In this article, the author describes in detail the entire process of his interaction with the Virtuals team. In my opinion, the following key events are worthy of attention in this interaction:
First: "The founding team first contacted me in July (during ETHCC), when their fully diluted valuation (FDV) was only 50 million US dollars. Before that, I actually heard about this project through mutual friends in the first quarter, when their valuation was even lower."
Second: "I heard from some friends in the crypto field about their rebranding from the PathDAO era and their theory on the tokenization of AI agents. This perseverance to continue to advance the project in the face of a bear market and no major centralized exchanges (CEX) listing is admirable. Many other founders may have chosen to return funds or abandon the project long ago, but the Virtuals team persisted and returned to the market in a stronger posture."
Third: "Earlier this year, we saw many companies combining encryption and AI of projects attempt to achieve decentralized computing or reasoning. Frankly, many of these projects are just empty talk. ”
Fourth: “GOAT sparked the craze about AI agent tokens because it got the market imagining what possibilities would arise when AI agents could interact with a currency.”
“Recognizing this opportunity, the Virtuals team acted quickly and demonstrated their technical prowess. Their tokenized AI agent LUNA went live on October 16, just a week after GOAT was released.”
When the first event occurred, the track in which the project was located did not see any prospects for the time being, or even if there might be prospects, the future uncertainty was still considerable.
Just a low valuation is not an advantage.
Therefore, if you are conservative, there is nothing wrong with not investing in this project. If it were me, I would not invest either.
This reminds me of the Tesla case.
A technology investor whom I admire very much once said: He began to bet boldly on Tesla only after the Shanghai factory was able to successfully achieve large-scale mass production. If Tesla does not reach this step, it may be finished at any time. Only when it reaches this step, there is a possibility of miracles later.
I agree with this point of view very much, and I think investing in crypto projects is similar. If a track is too uncertain and may die at any time, the risk of betting at this time is still too high.

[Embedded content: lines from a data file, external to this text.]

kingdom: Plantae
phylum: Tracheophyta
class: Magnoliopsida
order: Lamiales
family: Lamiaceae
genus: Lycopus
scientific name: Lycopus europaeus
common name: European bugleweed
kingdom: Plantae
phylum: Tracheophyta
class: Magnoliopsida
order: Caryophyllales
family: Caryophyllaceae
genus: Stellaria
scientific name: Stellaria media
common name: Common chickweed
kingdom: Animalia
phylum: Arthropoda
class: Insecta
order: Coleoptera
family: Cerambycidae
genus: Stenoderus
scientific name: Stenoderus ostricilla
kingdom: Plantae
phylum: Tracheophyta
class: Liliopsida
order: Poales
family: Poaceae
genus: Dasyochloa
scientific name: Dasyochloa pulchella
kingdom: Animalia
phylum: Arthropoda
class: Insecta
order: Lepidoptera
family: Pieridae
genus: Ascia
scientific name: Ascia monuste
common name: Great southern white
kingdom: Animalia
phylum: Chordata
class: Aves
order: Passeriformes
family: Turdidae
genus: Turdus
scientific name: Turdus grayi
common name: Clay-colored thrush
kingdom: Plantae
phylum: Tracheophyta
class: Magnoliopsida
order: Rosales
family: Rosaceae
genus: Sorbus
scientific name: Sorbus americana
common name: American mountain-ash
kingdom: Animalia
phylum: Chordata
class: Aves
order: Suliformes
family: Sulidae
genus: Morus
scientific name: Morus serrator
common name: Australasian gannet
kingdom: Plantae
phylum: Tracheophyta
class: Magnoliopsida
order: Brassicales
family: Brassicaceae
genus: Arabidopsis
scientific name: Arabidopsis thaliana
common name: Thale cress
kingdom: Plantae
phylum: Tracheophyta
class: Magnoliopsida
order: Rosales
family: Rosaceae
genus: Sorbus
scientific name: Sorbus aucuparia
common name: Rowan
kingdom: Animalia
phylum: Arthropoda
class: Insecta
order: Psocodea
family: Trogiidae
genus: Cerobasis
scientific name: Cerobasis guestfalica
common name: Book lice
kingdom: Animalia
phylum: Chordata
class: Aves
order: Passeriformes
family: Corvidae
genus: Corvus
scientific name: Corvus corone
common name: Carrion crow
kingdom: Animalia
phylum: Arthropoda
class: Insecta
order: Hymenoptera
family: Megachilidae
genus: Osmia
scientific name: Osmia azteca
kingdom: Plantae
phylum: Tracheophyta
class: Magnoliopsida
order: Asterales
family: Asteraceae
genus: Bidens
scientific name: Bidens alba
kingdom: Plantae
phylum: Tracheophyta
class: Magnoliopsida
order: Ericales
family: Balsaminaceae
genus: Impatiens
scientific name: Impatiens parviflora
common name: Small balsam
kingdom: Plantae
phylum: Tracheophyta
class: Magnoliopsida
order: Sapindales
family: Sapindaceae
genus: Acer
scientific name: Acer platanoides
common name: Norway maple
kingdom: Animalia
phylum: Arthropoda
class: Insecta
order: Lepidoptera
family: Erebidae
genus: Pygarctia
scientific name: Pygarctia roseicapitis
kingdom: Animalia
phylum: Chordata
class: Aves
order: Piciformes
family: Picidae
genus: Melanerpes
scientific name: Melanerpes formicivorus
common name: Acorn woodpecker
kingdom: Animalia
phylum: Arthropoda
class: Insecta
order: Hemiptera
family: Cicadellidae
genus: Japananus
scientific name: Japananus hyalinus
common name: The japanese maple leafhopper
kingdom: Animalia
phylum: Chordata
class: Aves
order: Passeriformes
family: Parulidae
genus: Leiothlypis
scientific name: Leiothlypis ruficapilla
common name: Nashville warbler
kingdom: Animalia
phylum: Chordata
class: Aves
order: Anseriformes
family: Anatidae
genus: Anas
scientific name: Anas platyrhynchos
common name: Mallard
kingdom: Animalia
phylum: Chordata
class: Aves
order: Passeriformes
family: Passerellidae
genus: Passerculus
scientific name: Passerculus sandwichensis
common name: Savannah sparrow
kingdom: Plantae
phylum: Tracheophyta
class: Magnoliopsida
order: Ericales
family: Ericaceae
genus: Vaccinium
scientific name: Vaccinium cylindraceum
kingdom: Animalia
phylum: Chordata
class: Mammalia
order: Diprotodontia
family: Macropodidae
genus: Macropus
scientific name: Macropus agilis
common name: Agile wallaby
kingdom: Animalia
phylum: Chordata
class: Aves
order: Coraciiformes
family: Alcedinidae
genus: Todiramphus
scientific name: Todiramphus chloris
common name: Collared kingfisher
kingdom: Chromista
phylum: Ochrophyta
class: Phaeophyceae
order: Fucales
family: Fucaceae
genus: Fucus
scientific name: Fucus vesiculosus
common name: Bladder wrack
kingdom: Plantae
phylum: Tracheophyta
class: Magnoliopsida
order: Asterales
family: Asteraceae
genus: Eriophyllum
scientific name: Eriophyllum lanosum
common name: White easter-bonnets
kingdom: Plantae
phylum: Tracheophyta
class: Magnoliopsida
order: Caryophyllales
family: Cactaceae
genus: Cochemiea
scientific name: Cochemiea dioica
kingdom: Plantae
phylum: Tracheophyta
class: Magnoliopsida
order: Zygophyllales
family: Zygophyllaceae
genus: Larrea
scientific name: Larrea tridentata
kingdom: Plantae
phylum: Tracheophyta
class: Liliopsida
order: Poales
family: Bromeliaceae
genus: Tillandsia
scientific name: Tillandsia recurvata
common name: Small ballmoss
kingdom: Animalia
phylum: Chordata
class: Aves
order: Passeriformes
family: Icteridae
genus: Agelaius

When the second event occurs, investors can be clear about one thing: the founder of this team is reliable and trustworthy. From the perspective of investing in a project is investing in people, this project has passed the test.
But that's all. Passing the test does not mean that the project will be successful. The success of a project also requires success in execution, strategy and other aspects. These factors need to be tested by the market, and they are still not visible at this time.
So at this point, if it were me, I would still not invest, but I would pay attention to the development of this project. Once I feel that its subsequent operations, strategies and policies are in line with my expectations, I will be ready to join the game at any time.
For the third event, my feelings are exactly the same as this investor. I am not optimistic about most of the early AI + Crypto projects, and I think they are pseudo-demands under the guise of the trend.
I think the most important thing is the fourth event.
If investors believe that AI agents will have great room for development after the emergence of Goat, and see that Virtuals' model of using encrypted assets to help AI agents raise funds and support the development of AI agents works, then they can really enter the game boldly at this time.
Because at this time, investors have confirmed that the team is reliable, the direction is correct, and the strategy is correct, then the remaining risks should be taken boldly.
So as long as you can boldly enter the game at this step, I don’t think it’s a missed opportunity.
Although the return is much smaller than entering the game when the first thing happens, the risk of entering the game at this time is also much smaller. For investors with a slightly larger amount of funds, I think it is most appropriate to enter the game at this step.